### WHAT TO WORK ON
Report the count of lines containing the word "Bluza" in the entries below, and nothing more.

>>>

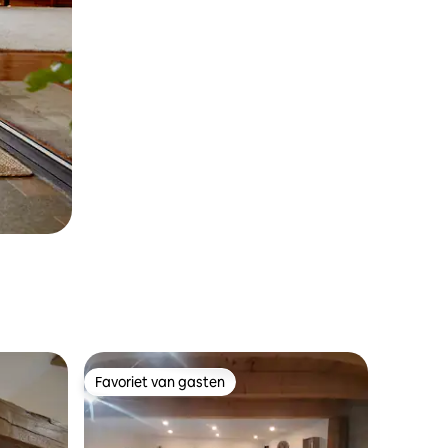
Favoriet van gasten
Favoriet van gasten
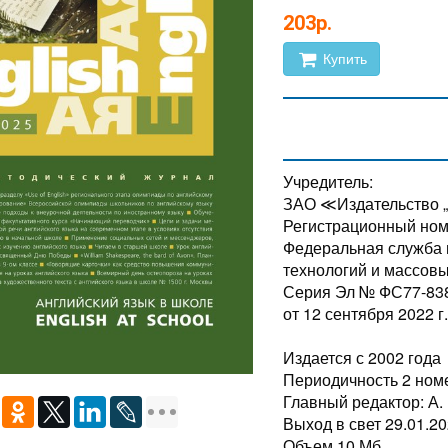
203р.
Купить
Учредитель:
ЗАО ≪Издательство 
Регистрационный но
Федеральная служба 
технологий и массов
Серия Эл № ФС77-83
от 12 сентября 2022 г
Издается с 2002 года
Периодичность 2 номе
Главный редактор: А.
Выход в свет 29.01.20
Объем 10 Мб.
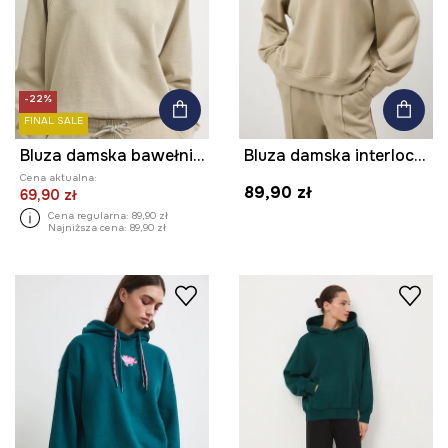
-22%
FINAL SALE
Bluza damska bawełniana z efektem sprania
Bluza damska interlock z modalem gładka
Cena aktualna:
89,90 zł
69,90 zł
Cena regularna:
89,90 zł
Najniższa cena:
89,90 zł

<<<

### SOLUTION FOR THIS TASK
2